Regione FVG
Fvg: 22 donne premiate per “Iniziamo da noi. Storie di donne che lasciano il segno”
Ventidue donne del Friuli Venezia Giulia sono state premiate nella sala Consigliare della Regione dalla Commissione pari opportunità della Regione Friuli Venezia Giulia. Cinque le donne pordenonesi che si sono distinte per impegno e determinazione e che hanno ricevuto il premio di valore “Iniziamo da noi.

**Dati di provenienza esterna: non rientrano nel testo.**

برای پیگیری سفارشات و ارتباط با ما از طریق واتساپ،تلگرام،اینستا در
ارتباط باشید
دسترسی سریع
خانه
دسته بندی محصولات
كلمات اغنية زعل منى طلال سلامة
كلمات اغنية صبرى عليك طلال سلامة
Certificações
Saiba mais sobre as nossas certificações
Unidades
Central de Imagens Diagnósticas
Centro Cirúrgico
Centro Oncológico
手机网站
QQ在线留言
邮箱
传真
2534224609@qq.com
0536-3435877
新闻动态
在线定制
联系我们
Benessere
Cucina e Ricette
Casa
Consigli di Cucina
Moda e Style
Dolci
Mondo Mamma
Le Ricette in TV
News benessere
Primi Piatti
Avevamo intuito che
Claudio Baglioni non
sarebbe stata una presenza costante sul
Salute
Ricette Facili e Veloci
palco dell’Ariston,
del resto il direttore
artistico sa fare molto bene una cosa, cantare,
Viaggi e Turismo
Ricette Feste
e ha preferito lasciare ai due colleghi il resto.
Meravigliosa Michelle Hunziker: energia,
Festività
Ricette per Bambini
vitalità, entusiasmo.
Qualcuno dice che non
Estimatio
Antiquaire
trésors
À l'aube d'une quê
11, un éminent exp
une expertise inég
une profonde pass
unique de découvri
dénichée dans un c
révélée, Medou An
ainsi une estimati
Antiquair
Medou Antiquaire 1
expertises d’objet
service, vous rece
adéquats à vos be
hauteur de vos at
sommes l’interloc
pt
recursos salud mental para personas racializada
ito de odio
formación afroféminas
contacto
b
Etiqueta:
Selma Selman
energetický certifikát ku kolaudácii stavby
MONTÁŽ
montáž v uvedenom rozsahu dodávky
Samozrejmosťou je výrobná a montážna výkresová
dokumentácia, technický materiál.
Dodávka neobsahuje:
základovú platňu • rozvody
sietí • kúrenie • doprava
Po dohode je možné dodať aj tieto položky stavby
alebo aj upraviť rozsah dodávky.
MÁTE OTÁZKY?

Storie di donne che lasciano il segno del Friuli Venezia Giulia”.
Silvia Di Narda, presentata dal Comune di San Quirino, Daniela Dose, presentata dal Comune di Talmassons, Daniela Pavan presentata dal Comune di Pordenone, Elena Beltrame, presentata dalla Casa internazionale delle donne di Trieste e Alessandra Santin, presentata da Auser Caneva.
“Donne di ieri e di oggi -come ha sottolineato il presidente del Consiglio regionale, Mauro Bordin- che si sono impegnate in diversi ambiti della società, culturale, sociale, imprenditoriale, sportivo, e che costituiscono un esempio pe le nuove generazioni”.
“Le nomine vengono da tutto il territorio regionale -ha dichiarato Dusi Marcolin, presidente Commissione pari opportunità- e si tratta di donne che vengono premiate per aver lasciato una impronta importante nella costruzione di una cultura di parità e di rispetto”.
L’elenco delle 22 premiate verrà inserito nel sito del Consiglio regionale. Il premio, istituito nel 2020, è alla sua quinta edizione.
Silvia Di Narda si è distinta per il suo impegno nel lavoro, fino a raggiungere posizioni apicali nell’Electrolux. Ha saputo coniugare il suo ruolo di madre con la carriera. Oggi è componente del Consiglio regionale Federmanager. Alessandra Santin, curatrice d’arte, impegnata nel volontariato Auser, è ricercatrice e curatrice di pedagogia all’Università di Padova di Trieste. Elena Beltrame, mancata nel 2017, è stata una delle prime assistenti sociali di Pordenone, a lei si deve un grande impegno per la deistituzionalizzazione dei minori. Negli ultimi anni era Presidente della Casa del Popolo di Torre. Daniela Pavan, laureata in medicina a Padova, dirige la cardiologia dell’ospedale di Pordenone. Figura di riferimento in Italia per la medicina di genere. I dati clinici tuttora sono costruiti al 70% sugli uomini, e solo al 30% sulle donne, perciò ancora molta strada è da fare per una corretta attenzione alla salute della donna rispettosa delle diversità anche fisiologiche di genere.
Daniela Dose, docente, giornalista pubblicista, scrittrice, da sempre impegnata nel sociale. Fa parte dell’associazione Teologhe italiane. Nel 2019 ha fondato il Gruppo interreligioso diocesano. Nel 1999 il progetto Matilda mi racconti una storia? per la lettura di fiabe.